I have many friends who visit Greece for holidays. More often than not this would be an escape on the islands, be it glamorous Mykonos, romantic Santorini or a chilled road-trip to the Peloponnese. Of course Athens will be kept for the prized city break of winter sun. If you are a first timer you are certainly going to keep yourself busy in the center, hopping from museum to museum and strolling in the center of Plaka. But what do Athenians do on their weekend?
Ever since I was a kid I remember Sunday being the family day out. We would drive a little further out from the center, no more than 30-40 minutes to enjoy the countryside. My favourite is of course the seaside and I hope I will start writing a little bit more about places to go in the following weeks. But what interests me more is not just the destination, it is the food.
The Greek tavern comes in all shapes and sizes. Recently central Athens has been inundated by mezze places, quick tapa style dining accompanied by our beloved raki or tsipouro. For the family outing, however, or indeed a good hearty meal you will head to a taverna, a good old-fashioned taverna, no frills. There are two types: the xasapotavernas as we call our grill houses and the fish taverns, traditionally by the sea.
What you will find there? You will be spoiled for choice, many taverns have an extensive list of mezze for appetisers. These starters comes in forms of dips to share alongside many devilish treats, from the humble fried potatoes to all types of vegetable fritters and pies. Imagine fried zuchinis dipped in your tzatziki before taking a bite, fresh bread to scoop up your taramasalata or smokey aubergine dip and of course the real salads. Mind you, when I am talking of salads it’s not about the old time classic horiatiki. There are a few classics that alternate with the seasons, like lettuce with finely chopped spring onion and a lemon juice and olive oil dressing, a ‘bare’ coleslaw, grated carrot and cabbage with a tangy lemon dressing or boiled greens, this can be anything seasonal. Favourites include beetroot salad, leaves on!Steamed green beans or boiled zuchini for their healthier version. Of course cheese, fried or baked or grilled. Such are the simple life pleasures of the Greek tavern.
What comes next in the spotlight is the seafood. Calamari is a big time favourite, mainly fried with a light breadcrumb coating and drizzled with a bit of fresh lemon juice. You will find that prawns compete with calamari although we prefer them grilled or in rich red sauce. Next comes, the octopus, boiled or grilled with a simple seasoning of olive oil, a bit of vinegar and oregano. This is the bit you could stop ordering and just enjoy your ouzo or wine or ouzo and let your gaze wander at the sea view in front of you whilst nibbling.

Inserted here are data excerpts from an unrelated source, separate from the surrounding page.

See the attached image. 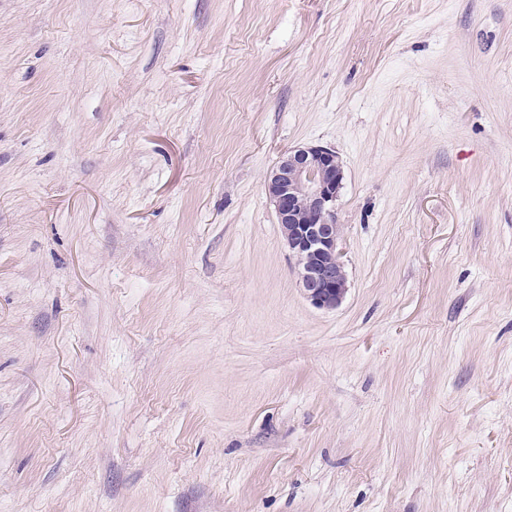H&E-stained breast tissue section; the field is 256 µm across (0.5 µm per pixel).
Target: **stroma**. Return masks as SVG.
<instances>
[{
	"instance_id": "35a3bbf8",
	"label": "stroma",
	"mask_w": 512,
	"mask_h": 512,
	"mask_svg": "<svg viewBox=\"0 0 512 512\" xmlns=\"http://www.w3.org/2000/svg\"><path fill=\"white\" fill-rule=\"evenodd\" d=\"M0 512H512V0H0ZM343 181L335 151L299 146L282 155L266 185L277 224L296 260L299 286L318 308L338 307L348 290L336 222Z\"/></svg>"
}]
</instances>
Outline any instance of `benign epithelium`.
Here are the masks:
<instances>
[{"mask_svg": "<svg viewBox=\"0 0 512 512\" xmlns=\"http://www.w3.org/2000/svg\"><path fill=\"white\" fill-rule=\"evenodd\" d=\"M343 181L335 151L299 146L282 155L266 185L277 224L296 260L299 286L318 308L338 307L348 290L336 222Z\"/></svg>", "mask_w": 512, "mask_h": 512, "instance_id": "7a95c632", "label": "benign epithelium"}]
</instances>
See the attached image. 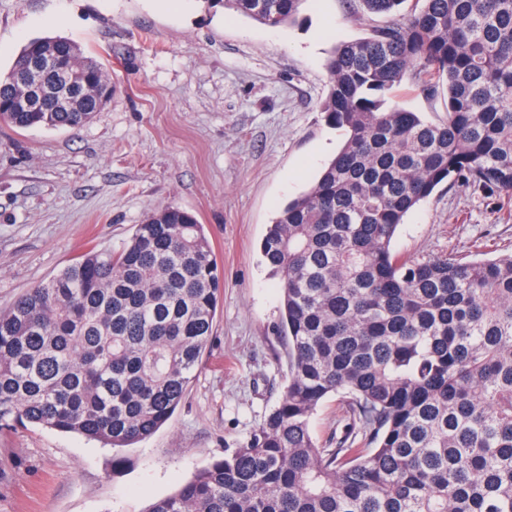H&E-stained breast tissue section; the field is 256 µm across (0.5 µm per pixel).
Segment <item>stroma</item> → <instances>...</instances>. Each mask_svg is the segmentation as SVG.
Returning a JSON list of instances; mask_svg holds the SVG:
<instances>
[{
    "label": "stroma",
    "mask_w": 512,
    "mask_h": 512,
    "mask_svg": "<svg viewBox=\"0 0 512 512\" xmlns=\"http://www.w3.org/2000/svg\"><path fill=\"white\" fill-rule=\"evenodd\" d=\"M302 16L272 29L222 0H0L1 75L28 39L51 36L78 44L114 85L78 129L0 124V310L89 248L118 250L165 206L205 224L224 282L196 376L152 436L110 448L36 424L0 428V512H145L278 404L282 293L259 245L343 140L320 110L330 49L388 22L351 0H307ZM395 102L430 121L446 116L444 94L409 77ZM392 249L511 251L512 202L439 188L406 216Z\"/></svg>",
    "instance_id": "stroma-1"
}]
</instances>
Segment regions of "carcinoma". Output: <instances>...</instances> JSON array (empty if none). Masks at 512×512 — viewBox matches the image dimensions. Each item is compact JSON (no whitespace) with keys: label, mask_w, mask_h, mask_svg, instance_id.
Listing matches in <instances>:
<instances>
[{"label":"carcinoma","mask_w":512,"mask_h":512,"mask_svg":"<svg viewBox=\"0 0 512 512\" xmlns=\"http://www.w3.org/2000/svg\"><path fill=\"white\" fill-rule=\"evenodd\" d=\"M360 0L393 20L334 46L320 111L344 140L260 251L288 345L278 405L146 512H512V252H393L440 186L512 199V0ZM306 0H224L272 28ZM445 89L435 123L390 104L408 72ZM112 78L75 43L37 38L0 78V122L76 128ZM222 288L204 225L156 210L0 311V426L25 420L113 448L181 403ZM343 436L311 417L330 396ZM338 397H330L310 420L313 436L321 442L340 438L346 423Z\"/></svg>","instance_id":"obj_1"}]
</instances>
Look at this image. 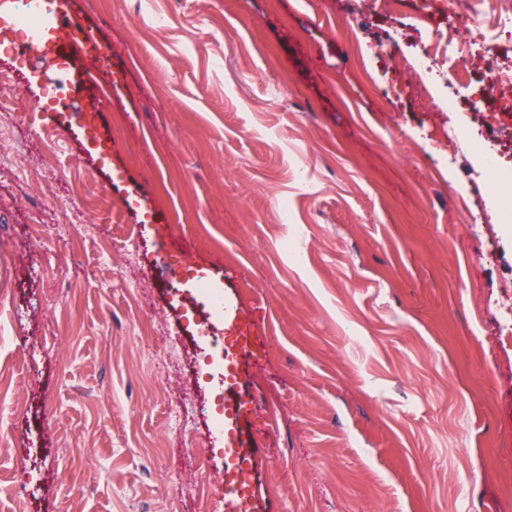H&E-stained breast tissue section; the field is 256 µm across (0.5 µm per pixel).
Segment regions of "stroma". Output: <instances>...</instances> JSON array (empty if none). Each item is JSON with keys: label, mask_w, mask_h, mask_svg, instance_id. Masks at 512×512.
<instances>
[{"label": "stroma", "mask_w": 512, "mask_h": 512, "mask_svg": "<svg viewBox=\"0 0 512 512\" xmlns=\"http://www.w3.org/2000/svg\"><path fill=\"white\" fill-rule=\"evenodd\" d=\"M442 92L488 111L459 28ZM112 50L64 127L0 54V512H226L257 449L253 512H512V232L499 191L408 65L428 0H68ZM203 275L249 331L238 379L195 367Z\"/></svg>", "instance_id": "1"}]
</instances>
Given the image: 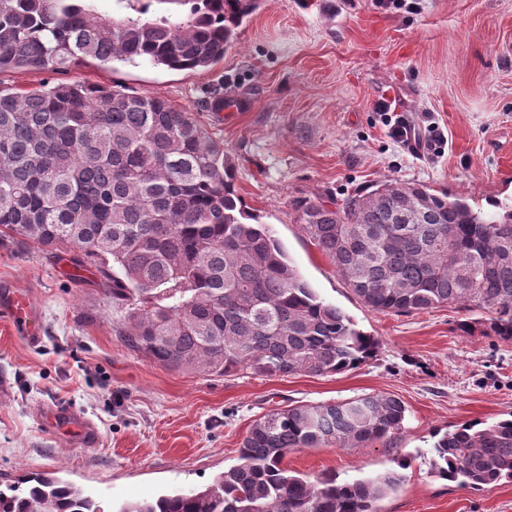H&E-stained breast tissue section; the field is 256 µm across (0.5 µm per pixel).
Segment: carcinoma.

I normally don’t stop there. What I get really excited about is the fish of the day. Most of the fish taverns collaborate with fishing boats that roam these wonderful blue Aegean waters and they get the catch of the day. The same goes for Limani, at Palaia Fokaia that I visited last Sunday. Limani is a family restaurant overlooking the small harbour for over for more than 30 years. The seafood treats are exceptional and so is the fish. I had grilled Pandora with a mixed boiled green salad, of course octopus on the grill and a great cuttlefish with spinach casserole. No I didn’t eat it all by myself, I was in good company. But let’s get a closer look at the fresh fish you can get.
We have this vague categorisation of fish in our heads: The smaller fish like sardines, mackerel and barbounia – striped red mullet – are heading straight to the pan for a quick frying. Larger deep water fish like our beloved tsipoura – gilt-head bream or groupers are going straight on the grill. Guess what I normally go for: Grilled!
What to look for when you fancy a grilled fish? If in a big company I would advise to get a wonderful large bream or grouper to share. Fear not about tackling the fish, in Limani your waiter will prepare it for you so you don’t have to get your hands dirty. But let’s see what is the best fish to grill, here is a quick list for you to have:
- Melanouri: saddled seabream
- Lithrini: common pandora
- Sinagrida: common dentex
- Tsipoura: gilt-head bream
- Mourmoura, striped seabream
- Sargos: Sargo
- Sfirida: white grouper
- Rofos or stira: dusky grouper.
I hope you enjoy a lot of fresh air and take into as much Ω-3 and fresh air as you can.